▶ **PROBLEM DETAILS**
Pull out every line below that contains the word "watch" and copy each one in full.

▶ **INFORMATION SHOWN**
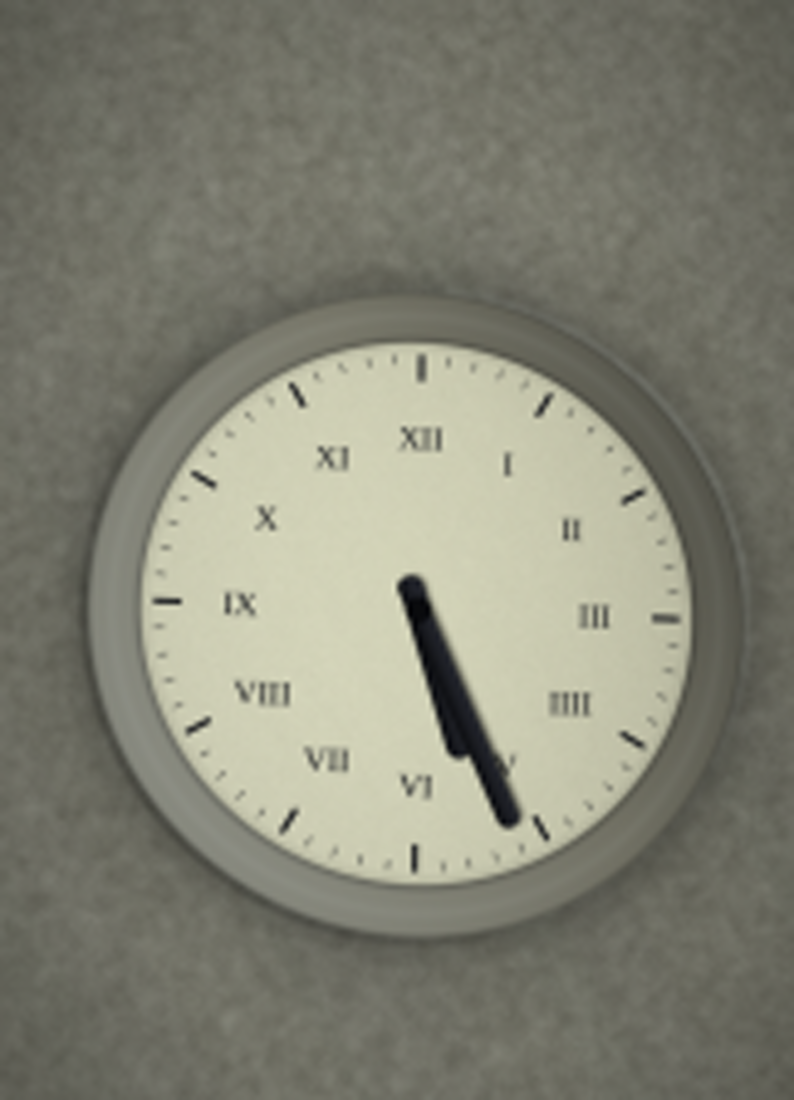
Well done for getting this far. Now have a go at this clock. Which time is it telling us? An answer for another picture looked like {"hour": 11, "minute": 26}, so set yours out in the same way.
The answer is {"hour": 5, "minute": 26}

==

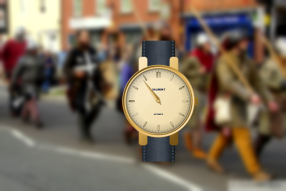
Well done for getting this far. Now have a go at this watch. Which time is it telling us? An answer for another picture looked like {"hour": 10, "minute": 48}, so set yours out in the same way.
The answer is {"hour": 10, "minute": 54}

==

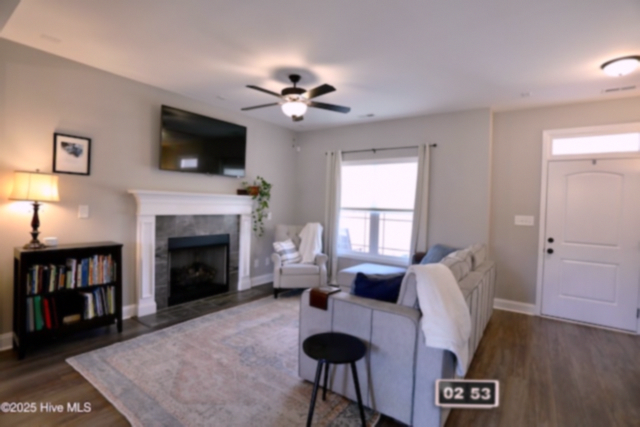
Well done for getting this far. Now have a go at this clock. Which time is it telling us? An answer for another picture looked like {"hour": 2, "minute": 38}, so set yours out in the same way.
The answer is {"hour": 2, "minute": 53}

▶ **ANSWER**
Well done for getting this far. Now have a go at this watch. Which time is it telling us? An answer for another picture looked like {"hour": 10, "minute": 48}, so set yours out in the same way.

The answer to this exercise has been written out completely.